Sanyo-kai (Three-day-a-week Group) (三曜会)

Sanyo-kai is a parliamentary group of the House of Peers (Japan) in the Meiji period (March 24, 1891-February 20, 1899).

It was founded in March 1891, added new members such as the peerage and large taxpaying members of Diet as well as original members, incumbent members of the House of Peers to the Doshi-kai that had been founded in November 4, 1890, making out the voluntary document and rules stipulating that it should hold assemblies on every Monday, Wednesday and Friday (the name of the group 'Sanyo' [Three-day-a-week] derived from that). The main members of Diet were Atsumaro KONOE and Motohiro NIJO who were the peerage, and a member of Diet by Imperial command, Goro MIURA.

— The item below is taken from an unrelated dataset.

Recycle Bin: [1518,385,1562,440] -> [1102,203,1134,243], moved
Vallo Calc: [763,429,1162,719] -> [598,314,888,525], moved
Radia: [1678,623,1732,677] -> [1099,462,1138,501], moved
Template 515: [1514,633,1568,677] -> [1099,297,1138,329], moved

It advocated the neutrality between the government and minto (general term of the political parties such as Liberal Party, Progressive Party and so on which conflicted with a han-dominated government when imperial Diet was inaugurated) of the House of Representatives and argued that the government and parties such as minto should collaborate and form 'a responsible cabinet' to work on the internal and external matters for the national interest and people's welfare. Later it supported a hard-line foreign policy collaborating with the Konwa-kai of Tateki TANI and the Constitutional Progressive Party of minto, and criticized government for its policy of transcendentalism, han-dominated politics and treaty revision.

After many candidates were defeated in the first mutual election of members of Diet in 1897, it declined and in 1899, it was merged into the large taxpaying members of Diet group, Asahi Club.